Voilà donc, en quelques séquences comment la brique est devenu, en seulement vingt ans, un outil de séduction aussi bien que de destruction au royaume des afande. Ces immeubles qui font dire que le Rwanda progresse s’érigent en effet sur les cendres des destructions causées par les gros bras du régime. Et lorsque quelques Rwandais essaient de prendre part à cette entreprise, ils heurtent un mur fait des bras d’une pieuvre qui ne leur laisse que trois options : se laisser dépouiller, s’exiler ou mourir. Et là, l’on n’évoque que les cas des ex-proches du régime ; pour le citoyen lambda le cauchemar est tout simplement inénarrable[2]. Encore que même la mort des concernés ne suffit plus à assouvir la soif de la pieuvre : lorsqu’elle n’ordonne pas une vente aux enchères des biens convoités[3], elle les détruit. Comme justement cet hôtel de Rwigara…

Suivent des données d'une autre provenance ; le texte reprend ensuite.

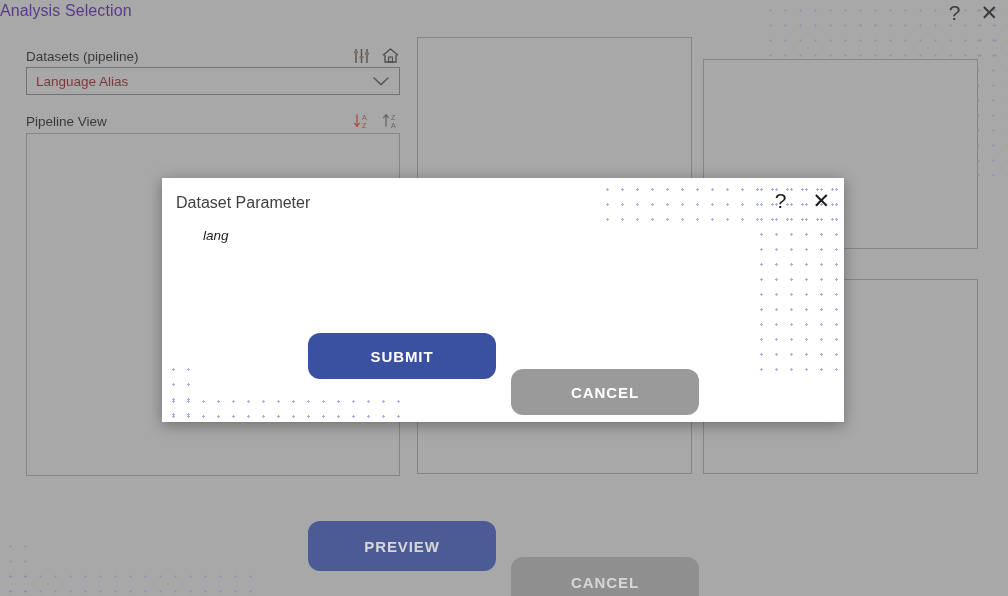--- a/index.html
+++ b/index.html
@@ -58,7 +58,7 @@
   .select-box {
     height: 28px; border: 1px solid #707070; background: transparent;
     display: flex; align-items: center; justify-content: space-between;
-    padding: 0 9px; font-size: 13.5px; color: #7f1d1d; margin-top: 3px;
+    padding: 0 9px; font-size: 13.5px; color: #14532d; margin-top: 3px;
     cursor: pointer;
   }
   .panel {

L’économiste Jacques Attali disait un jour que « Quand vous êtes sur la côte et que vous regardez les vagues, il y en a qui sont loin, mais elles arrivent » ; celles que les admirateurs d’Afandie croient encore être si loin se rapprochent pourtant et très rapidement au point qu’elles pourront, tel un tsunami, emporter cette fierté de briques. Si rien ne change.

Cecil Kami

[1] “They were sentenced to twenty-eight months in prison, of which they were said already to have served twenty-four, and were fined about $30. In both trials, the prosecutors presented weak cases, tapping very little of the abundant evidence available”.

Human Rights Watch, Human Rights Watch World Report 1998 – Rwanda, 1 January 1998

[2] Souvenez-vous lorsqu’en décembre 2011 le régime, par la voix de Jules Ndamage (un des responsables de Kicukiro) a ordonné à tous les riverains de la route Kicukiro-Nyamata-Nemba à détruire leurs habitations et d’ériger à la place de ces dernières des bâtiments à… au moins cinq étages !

[3] Quelques-uns des établissements hôteliers qui seront vendus aux enchères: Eldorado, Alpha Palace, Carl Hotel, Grace Apartments, Gulf Hotel, Eden Hill Hotel, Karisimbi Hotel na Sinai Suites.